The WSET is an internationally recognized course that offers comprehensive education in wine and spirits. English in origin, the program affords participants/students the opportunity to master the finer parts of retailing, history and service while peppering Power Point slides with foreign spellings (flavours, ageing, etc.) and specific information as one works their way up, graduating, eventually, to the level of MW or Master of Wine. 

We sampled Eiswein, then transitioned into different types of Sherry (Fino and Oloroso) and Port as the first half of the course drew to a close. Back from the lunch we began the spirits portion where I became familiar with the different methods of distilling spirits, their origins and base materials. We tasted through Cognac, Scotch and ended on the truly English spirit Gin to feel the gist of the various methods in creating the spirits and recognizing the base ingredients in their taste, as we finished for the day.

With “Cricket” playing in the background, I was off to the English pub in Santa Monica. I was instructed to purchase a Crunchie next door for the barman (Raul), an insider’s tip by a friend before entering Ye Olde King’s Head. I was looking for “Raul” on arrival, but he had left a few hours before. The Crunchie would not be for naught. I met up with three friends at the back bar (“Bulldog Bar”), ordering a pint of Fullers London Pride; I fell in with them rather than having my druthers… wine.

Not too long after working on our brews we ordered. While others were inclined to go English, I avoided the bangers and mash, requesting the burger.

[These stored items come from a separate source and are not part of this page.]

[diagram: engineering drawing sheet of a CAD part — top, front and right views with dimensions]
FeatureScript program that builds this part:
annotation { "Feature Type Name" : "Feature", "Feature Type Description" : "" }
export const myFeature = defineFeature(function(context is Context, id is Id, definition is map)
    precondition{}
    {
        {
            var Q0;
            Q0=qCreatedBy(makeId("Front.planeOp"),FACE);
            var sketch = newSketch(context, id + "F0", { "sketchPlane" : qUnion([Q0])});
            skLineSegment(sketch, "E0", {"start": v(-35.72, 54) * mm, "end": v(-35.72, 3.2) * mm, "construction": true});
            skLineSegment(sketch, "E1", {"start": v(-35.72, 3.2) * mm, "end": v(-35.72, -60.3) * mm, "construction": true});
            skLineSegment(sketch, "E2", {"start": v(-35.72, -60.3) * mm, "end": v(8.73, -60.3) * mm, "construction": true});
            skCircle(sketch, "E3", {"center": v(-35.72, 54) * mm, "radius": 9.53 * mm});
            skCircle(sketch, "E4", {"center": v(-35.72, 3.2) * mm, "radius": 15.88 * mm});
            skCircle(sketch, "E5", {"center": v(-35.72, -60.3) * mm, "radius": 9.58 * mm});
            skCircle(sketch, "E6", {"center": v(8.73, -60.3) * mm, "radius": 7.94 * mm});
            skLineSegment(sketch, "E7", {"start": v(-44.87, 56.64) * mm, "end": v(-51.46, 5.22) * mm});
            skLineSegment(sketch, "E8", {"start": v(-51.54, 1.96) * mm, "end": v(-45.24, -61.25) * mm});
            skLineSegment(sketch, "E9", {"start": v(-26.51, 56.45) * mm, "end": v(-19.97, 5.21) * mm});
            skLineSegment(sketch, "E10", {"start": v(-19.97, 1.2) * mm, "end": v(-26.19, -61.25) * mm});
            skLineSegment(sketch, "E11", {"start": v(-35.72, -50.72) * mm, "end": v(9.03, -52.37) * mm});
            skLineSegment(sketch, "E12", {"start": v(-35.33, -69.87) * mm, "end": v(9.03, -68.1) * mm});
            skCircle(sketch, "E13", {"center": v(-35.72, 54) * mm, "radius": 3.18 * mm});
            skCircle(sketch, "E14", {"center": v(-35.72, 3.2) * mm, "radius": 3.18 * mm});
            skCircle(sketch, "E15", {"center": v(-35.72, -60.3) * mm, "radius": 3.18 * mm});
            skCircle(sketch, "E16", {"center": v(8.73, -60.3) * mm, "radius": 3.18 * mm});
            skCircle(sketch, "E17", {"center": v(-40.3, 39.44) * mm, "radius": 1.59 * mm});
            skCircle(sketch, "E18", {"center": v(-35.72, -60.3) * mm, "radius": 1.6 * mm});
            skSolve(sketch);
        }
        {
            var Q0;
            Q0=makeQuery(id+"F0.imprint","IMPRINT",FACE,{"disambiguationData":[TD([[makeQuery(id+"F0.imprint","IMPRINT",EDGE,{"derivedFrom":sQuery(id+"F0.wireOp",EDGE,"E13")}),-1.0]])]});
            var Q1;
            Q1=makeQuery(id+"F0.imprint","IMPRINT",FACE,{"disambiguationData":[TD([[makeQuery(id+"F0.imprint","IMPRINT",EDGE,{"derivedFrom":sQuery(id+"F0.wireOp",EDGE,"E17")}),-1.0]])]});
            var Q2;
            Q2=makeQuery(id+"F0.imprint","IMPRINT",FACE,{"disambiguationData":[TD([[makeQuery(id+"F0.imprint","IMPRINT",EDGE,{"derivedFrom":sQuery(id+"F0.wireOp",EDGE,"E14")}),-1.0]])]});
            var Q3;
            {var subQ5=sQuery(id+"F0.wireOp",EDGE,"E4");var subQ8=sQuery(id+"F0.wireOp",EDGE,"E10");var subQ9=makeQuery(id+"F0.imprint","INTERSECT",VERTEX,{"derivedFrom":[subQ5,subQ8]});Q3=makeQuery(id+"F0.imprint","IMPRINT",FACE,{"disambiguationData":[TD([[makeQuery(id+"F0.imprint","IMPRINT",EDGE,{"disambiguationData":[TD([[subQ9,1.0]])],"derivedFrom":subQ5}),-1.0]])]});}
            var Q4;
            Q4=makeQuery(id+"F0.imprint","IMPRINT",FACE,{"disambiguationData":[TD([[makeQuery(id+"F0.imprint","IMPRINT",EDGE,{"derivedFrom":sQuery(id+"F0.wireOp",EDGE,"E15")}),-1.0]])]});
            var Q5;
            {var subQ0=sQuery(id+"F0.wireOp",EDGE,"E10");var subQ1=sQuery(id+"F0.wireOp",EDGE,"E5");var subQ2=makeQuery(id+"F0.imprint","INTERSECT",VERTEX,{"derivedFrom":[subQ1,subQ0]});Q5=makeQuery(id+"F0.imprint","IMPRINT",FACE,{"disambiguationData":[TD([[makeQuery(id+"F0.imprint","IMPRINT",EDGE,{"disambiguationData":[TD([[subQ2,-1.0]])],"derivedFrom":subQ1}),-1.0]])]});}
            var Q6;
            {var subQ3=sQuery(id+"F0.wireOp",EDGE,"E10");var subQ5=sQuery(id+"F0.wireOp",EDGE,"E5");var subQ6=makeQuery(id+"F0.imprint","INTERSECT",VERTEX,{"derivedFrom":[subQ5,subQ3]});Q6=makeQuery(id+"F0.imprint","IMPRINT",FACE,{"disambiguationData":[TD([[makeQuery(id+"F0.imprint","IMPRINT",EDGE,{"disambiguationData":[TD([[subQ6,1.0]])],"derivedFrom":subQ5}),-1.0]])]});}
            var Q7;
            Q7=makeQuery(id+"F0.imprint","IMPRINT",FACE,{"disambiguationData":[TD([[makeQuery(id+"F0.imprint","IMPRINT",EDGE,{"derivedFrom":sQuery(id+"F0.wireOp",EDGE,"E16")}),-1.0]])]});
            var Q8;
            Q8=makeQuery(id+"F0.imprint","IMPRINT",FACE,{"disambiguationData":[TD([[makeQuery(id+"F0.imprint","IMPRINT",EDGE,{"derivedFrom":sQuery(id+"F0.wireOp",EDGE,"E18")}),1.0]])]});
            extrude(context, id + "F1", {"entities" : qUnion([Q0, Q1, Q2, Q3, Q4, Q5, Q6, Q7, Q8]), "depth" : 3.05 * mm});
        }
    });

When the food hit the bar, I captured a few shots under dramatic lighting. It looked deceptive, a tad sloppy but I reserved judgment for my first few bites. The burger was also bigger than I’d anticipated. The meat was cooked to a flawless medium, but the texture of the patty was packed too tightly for it to be hand formed. The accompaniment, though disheveled in presentation, rescued the burger. The crunch of the raw red onion and the ripe tomato added a little depth to the under-seasoned patty. It definitely didn’t measure up to what I was hoping for. Serves me right for going domestic at an English pub.

My friends were happier with their selections and we all left full but this was another case of going in with elevated expectations. They weren’t met. I headed home to the sweet tune of “Sitting in the Midday Sun,” capping my average burger experience with a honeycomb treat. The chocolate bar and The Kinks helped me rebound from the unrealistic demands I placed on a pub that might be a better place to take in a traditional meal, a pint of beer, loft a dart or catch a game, rather than find the city’s best burger.